L'irresponsabilité non fautive : on rejoint ici la condition d'imputabilité posée par l'article 242 du Code Civil. Pour qu'il y ait faute, il faut une intentionnalité dans la réalisation de l'acte; il n'est pas besoin, par contre, d'avoir voulu nuire à la personne. De ce fait, même lorsqu'un élément matériel existe, la faute ne peut exister si elle ne peut être imputée à la personne. C'est le cas du viol (cf supra, TGI Niort), ou de la maladie. Pour cette dernière, un état dépressif ne suffit pas (Civ.2,, 21 juillet 1975, bull.civ. II 186); la maladie qui va rendre possible l'existence de faits rendant intolérable la vie commune enlève la responsabilité de la vie commune. Mais comme il ne s'agit pas forcément d'aliénation mentale, il n'est pas assuré que l'utilisation du divorce pour rupture de la vie commune puisse être envisageable (article 238 al. 1er; rapport médical établi par 3 médecins experts choisis par le JAF et " établissant la réalité de la situation prévue à cet article ": art. 1125 NCPC). Enfin, le conjoint qui provoque son irresponsabilité par l'utilisation substances propres à atténuer son sens du discernement ne peut se prévaloir de son état (alcoolique, drogué...).

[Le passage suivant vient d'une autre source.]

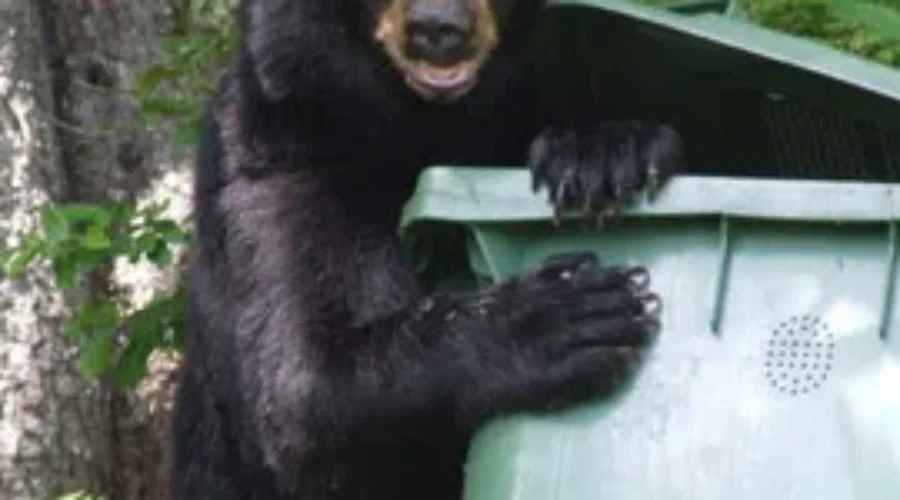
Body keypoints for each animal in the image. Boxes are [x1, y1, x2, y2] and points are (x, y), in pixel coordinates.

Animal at [170, 0, 683, 499]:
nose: (437, 27)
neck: (427, 124)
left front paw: (604, 153)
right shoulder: (279, 148)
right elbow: (303, 386)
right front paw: (565, 313)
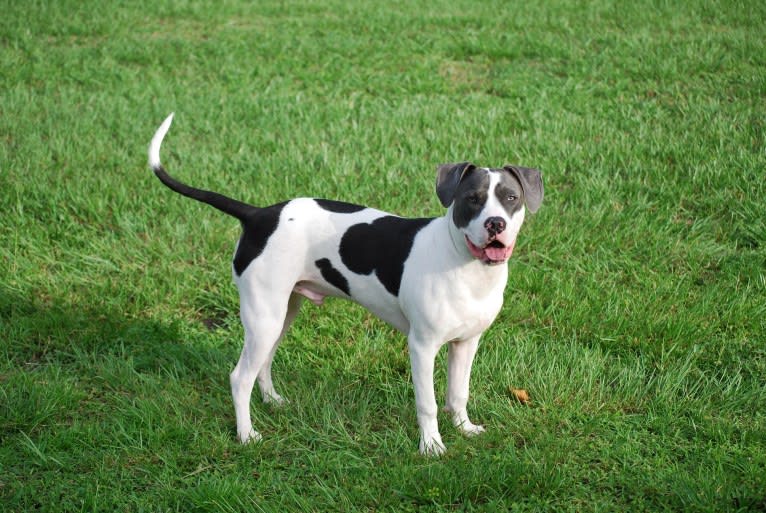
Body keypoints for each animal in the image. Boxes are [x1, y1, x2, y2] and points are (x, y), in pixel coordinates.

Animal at [147, 113, 544, 452]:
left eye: (511, 198)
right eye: (472, 200)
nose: (495, 224)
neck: (463, 264)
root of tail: (258, 215)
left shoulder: (466, 343)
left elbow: (459, 393)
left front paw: (463, 428)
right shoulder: (422, 346)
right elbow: (428, 402)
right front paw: (431, 446)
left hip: (280, 314)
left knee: (263, 362)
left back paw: (273, 402)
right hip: (264, 317)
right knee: (239, 377)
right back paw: (247, 435)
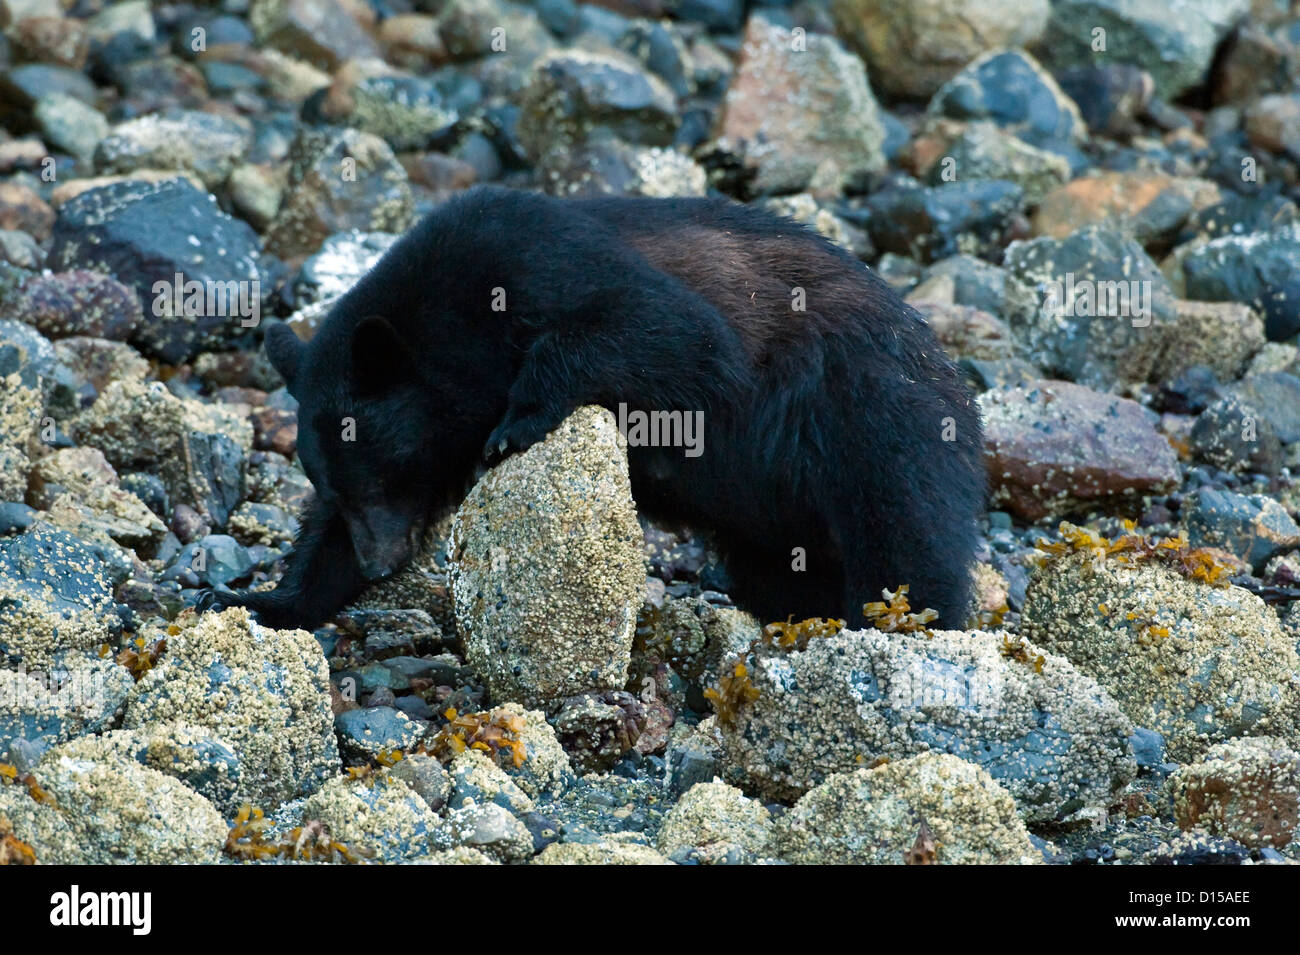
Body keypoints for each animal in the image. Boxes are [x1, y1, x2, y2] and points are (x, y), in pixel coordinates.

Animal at [202, 189, 977, 631]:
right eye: (335, 488)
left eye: (382, 475)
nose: (380, 561)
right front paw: (267, 600)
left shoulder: (533, 256)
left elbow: (675, 335)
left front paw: (519, 418)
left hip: (870, 409)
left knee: (905, 530)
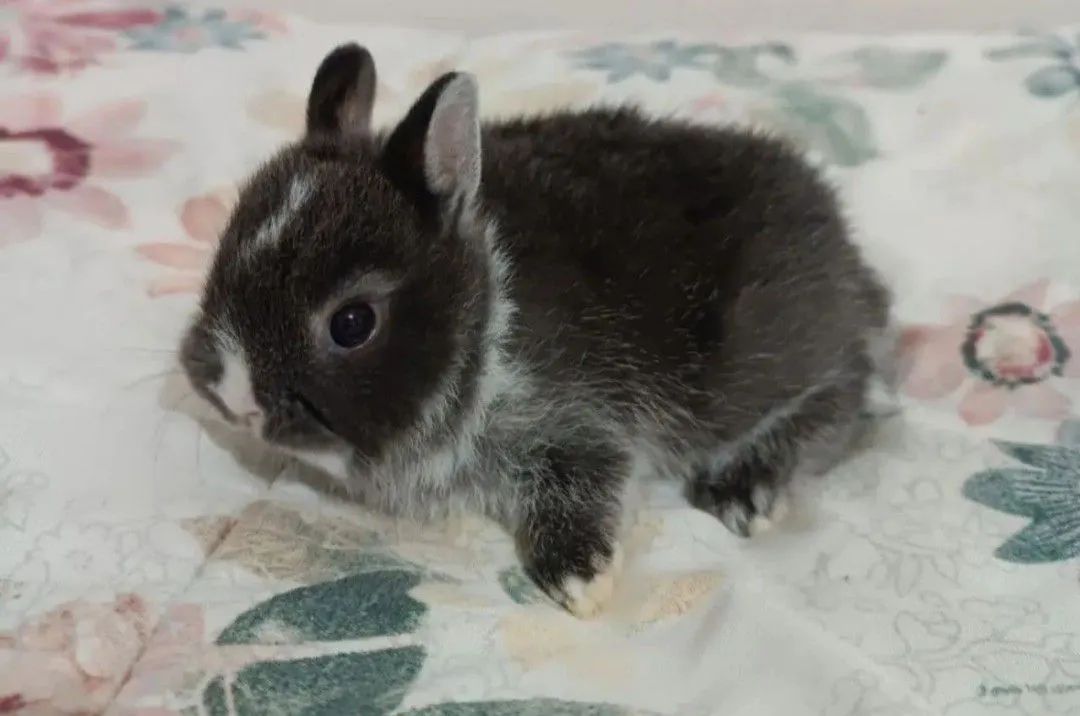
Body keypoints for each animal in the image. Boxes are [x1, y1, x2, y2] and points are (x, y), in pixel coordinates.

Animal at [179, 43, 892, 618]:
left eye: (352, 324)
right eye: (225, 243)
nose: (232, 395)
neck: (486, 317)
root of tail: (850, 259)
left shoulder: (580, 422)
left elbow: (584, 487)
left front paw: (581, 582)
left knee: (846, 400)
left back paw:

4) Du contentieux au règlement en douceur :
Il a été institué un système de passerelle qui permet au couple de passer d'un type de divorce contentieux à un divorce sur requête conjointe. Les époux tombés d'accord sur le règlement du conflit qui les oppose utilisent le procédé de l'article 246 du Code Civil pour présenter au JAF une convention qui devra être homologuée par le magistrat. Cette institution a le mérite de sauvegarder, tant que le divorce n'a pas été prononcé, un règlement à l'amiable du différend existant entre les époux. Le traitement de l'affaire s'assimile alors à la procédure du divorce sur requête conjointe.